10. In the instant case the manufacturers have submitted the details of the inputs used by them for the manufacture of the goods which were cleared by the Central Excise Authorities on 1-3-1987 and thereafter, till filing of the declaration. As there is no time limit for filing the declaration and there being no definition of the words "immediately before filing the declaration" it should be held that if the declaration is filed by the manufacturers claiming the credit, that declaration has to be considered in the light of the record available with the Central Excise Authorities. It is not the case of the Central Excise authorities that the details of the inputs which are already used for manufacturing the goods cleared by the authorities on 1-3-1987 and after are not available with them. They have actually been filed by the petitioners along with the applications as is manifest from the petition and that fact has not been denied or disputed by the authorities. Therefore, on the basis of those details the credit should always be given to the manufacturers after verification of the inputs used for the manufacture of the goods cleared on 1-3-1987 and thereafter. But it seems that the authorities concerned have not cared to look into this aspect of the matter. The credit has been allowed only on those goods which were lying in stock as per the first clause of Rule 57H of the MODVAT Rules. The authority has not cared to look into the provisions of sub-clause (ii) of Rule 57H of the Rules which clearly provides for allowing the credit for the inputs which have been consumed for manufacture of goods cleared on 1-3-1987 and thereafter.

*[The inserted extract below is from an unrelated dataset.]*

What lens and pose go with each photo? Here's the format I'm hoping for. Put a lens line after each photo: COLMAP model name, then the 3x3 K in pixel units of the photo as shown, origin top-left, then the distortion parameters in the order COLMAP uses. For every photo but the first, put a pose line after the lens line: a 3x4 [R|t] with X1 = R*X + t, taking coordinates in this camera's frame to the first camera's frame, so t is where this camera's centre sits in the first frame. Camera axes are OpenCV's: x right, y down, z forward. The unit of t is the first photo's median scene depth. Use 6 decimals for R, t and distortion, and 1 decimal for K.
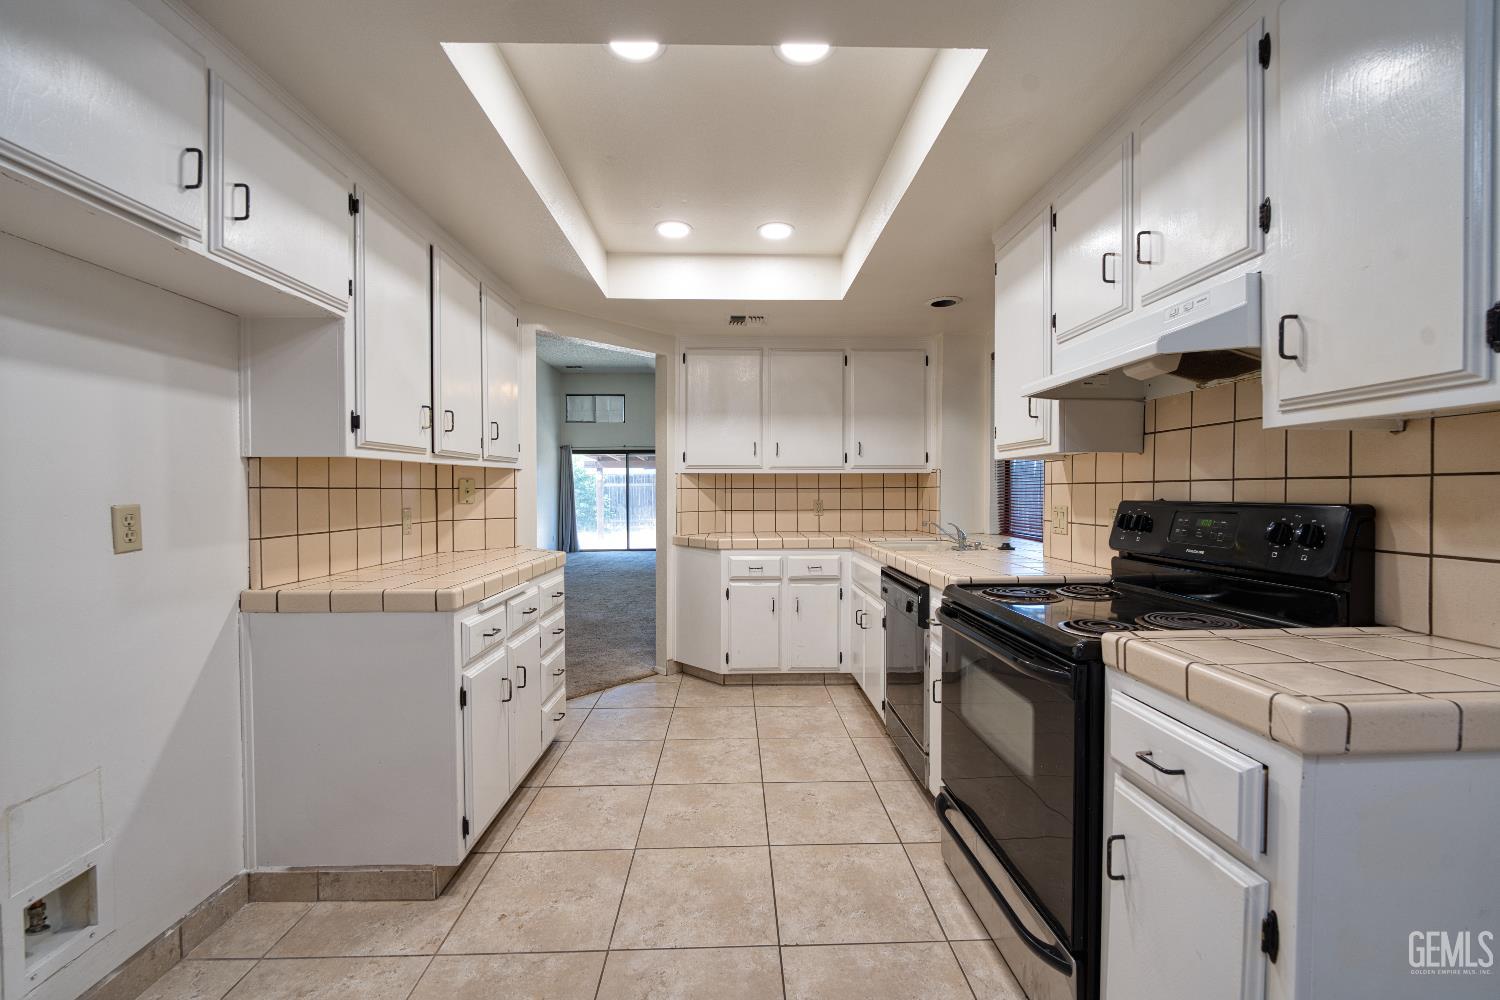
lens RADIAL K [[609.6, 0, 745.3], [0, 609.6, 497.9], [0, 0, 1]] dist [-0.011595, -0.000452]
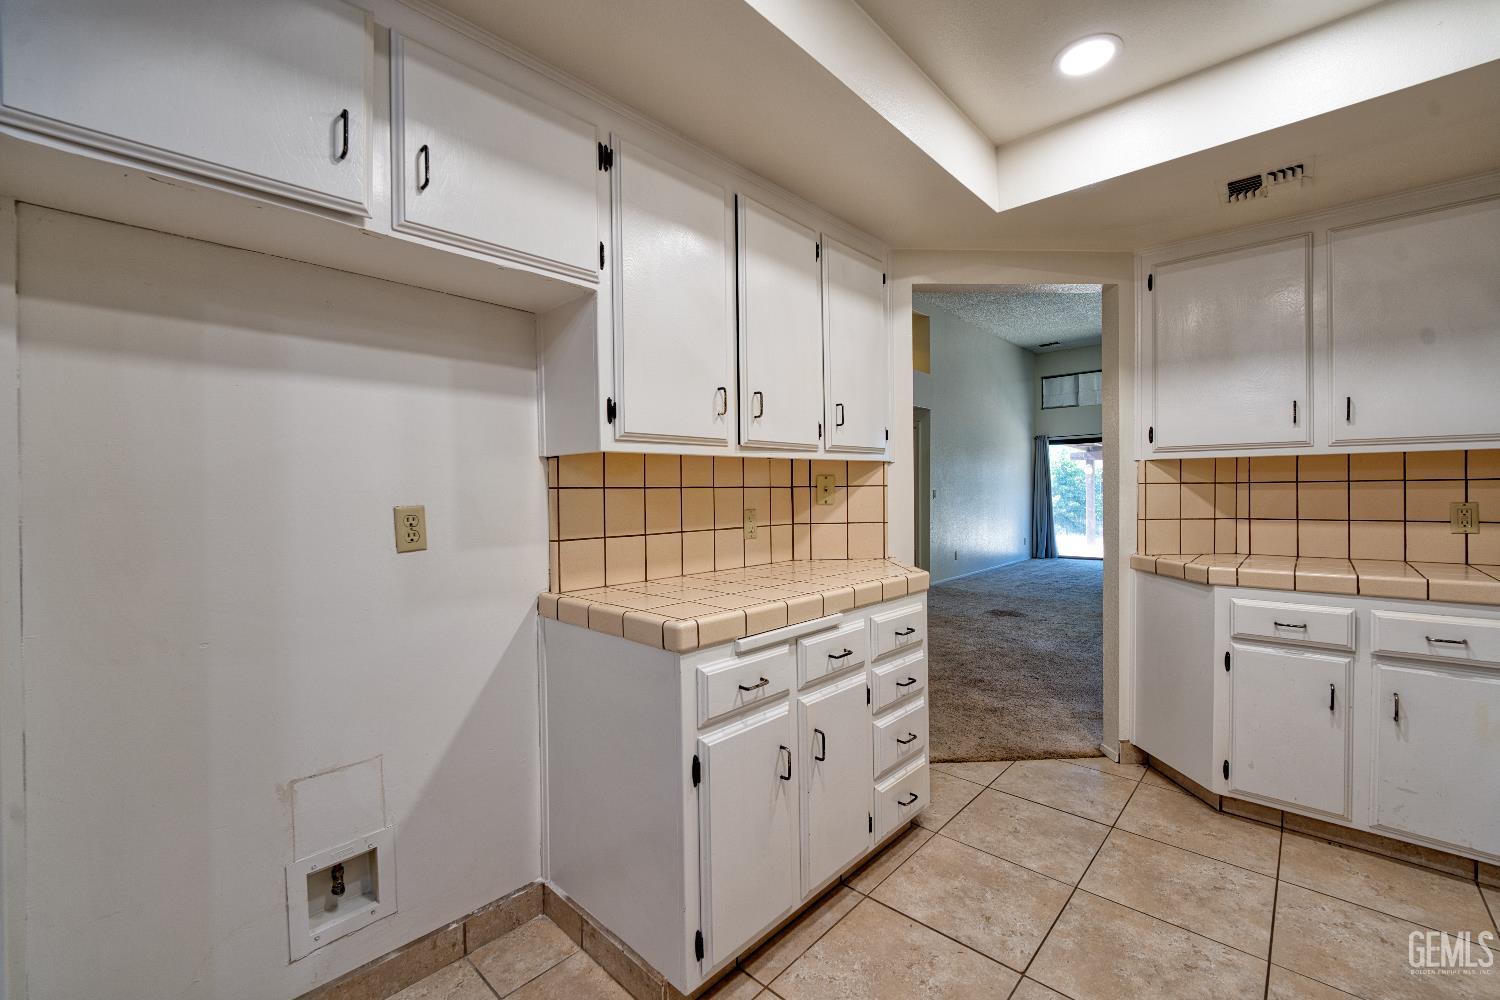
lens RADIAL K [[609.6, 0, 750.4], [0, 609.6, 495.3], [0, 0, 1]] dist [-0.011595, -0.000452]
pose [[0.715907, 0.000832, -0.698195, 0.077799], [-0.000378, 1.000000, 0.000804, -0.005098], [0.698196, -0.000311, 0.715907, 0.413182]]
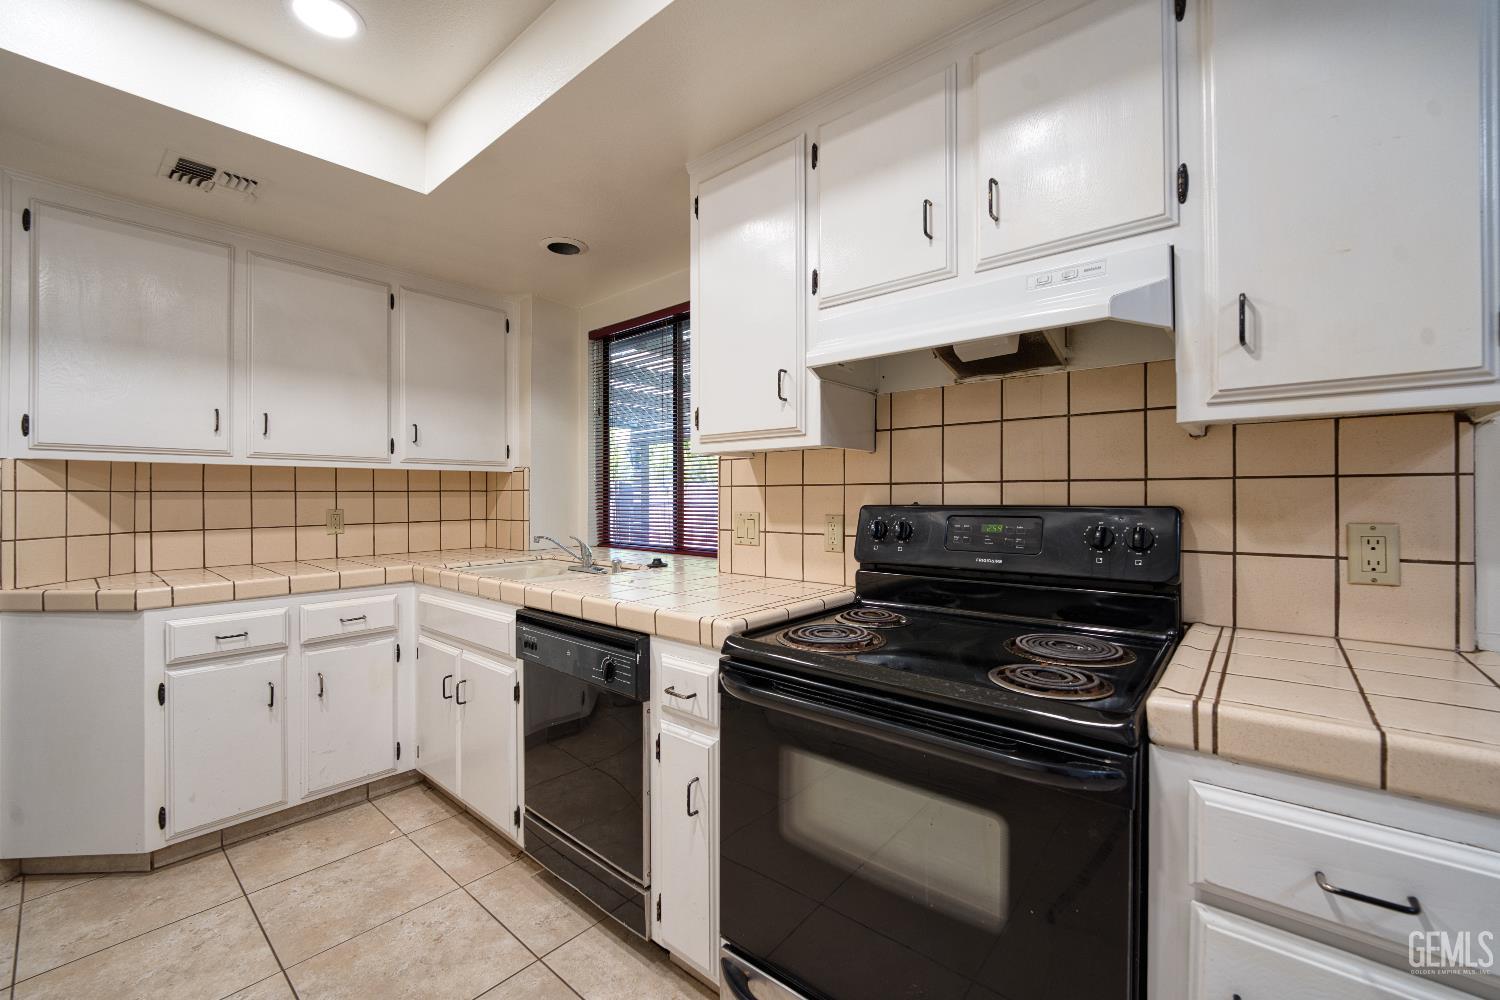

11. Learned counsel for the petitioners have cited many judgments of the CEGAT in support of his arguments that such a credit should be allowed. One judgment has also been filed in support of the contention raised by the learned Standing Counsel for the Government of India. But in view of the clear provisions contained in clause (ii) of Rule 57H we may not discuss those judgments which although are not a precedent for this Court, but have a persuasive value.

12. As a result of the aforesaid discussion we hold that the order impugned passed by the Assistant Collector, Central Excise, Indore dated 9/11-4-1991 (Annexure-P4) disallowing the credit to the petitioners for the inputs received in the factory and used for production of the goods which were cleared from the petitioners' factory on or after 1st March, 1987, is erroneous. The order of the Assistant Collector is, therefore, quashed to that extent. Instead it is directed that the credit for the inputs used for manufacturing goods cleared from the factory on 1st March, 1987 and thereafter shall be given to the petitioners. As a sufficiently long period has already elapsed, we further direct that the credit for the inputs as contained in sub-clause (ii) of Rule 57H of the Rules shall be given to the petitioners on the strength of their declaration and the details of the inputs filed by them after taking an undertaking from the petitioners that in case on verification if any part of the statement is found to be factually incorrect, they shall be liable to repay the sum. The verification has to be made on the basis of the record which is already with the Department and which may also be available with the manufacturers. The verification may be completed within a period of one month from the date of this order.

13. The petitions are allowed with the aforesaid direction. In the circumstances there shall be no order as to costs. Security cost, if any, deposited by the petitioners shall be refunded to them, after due verification.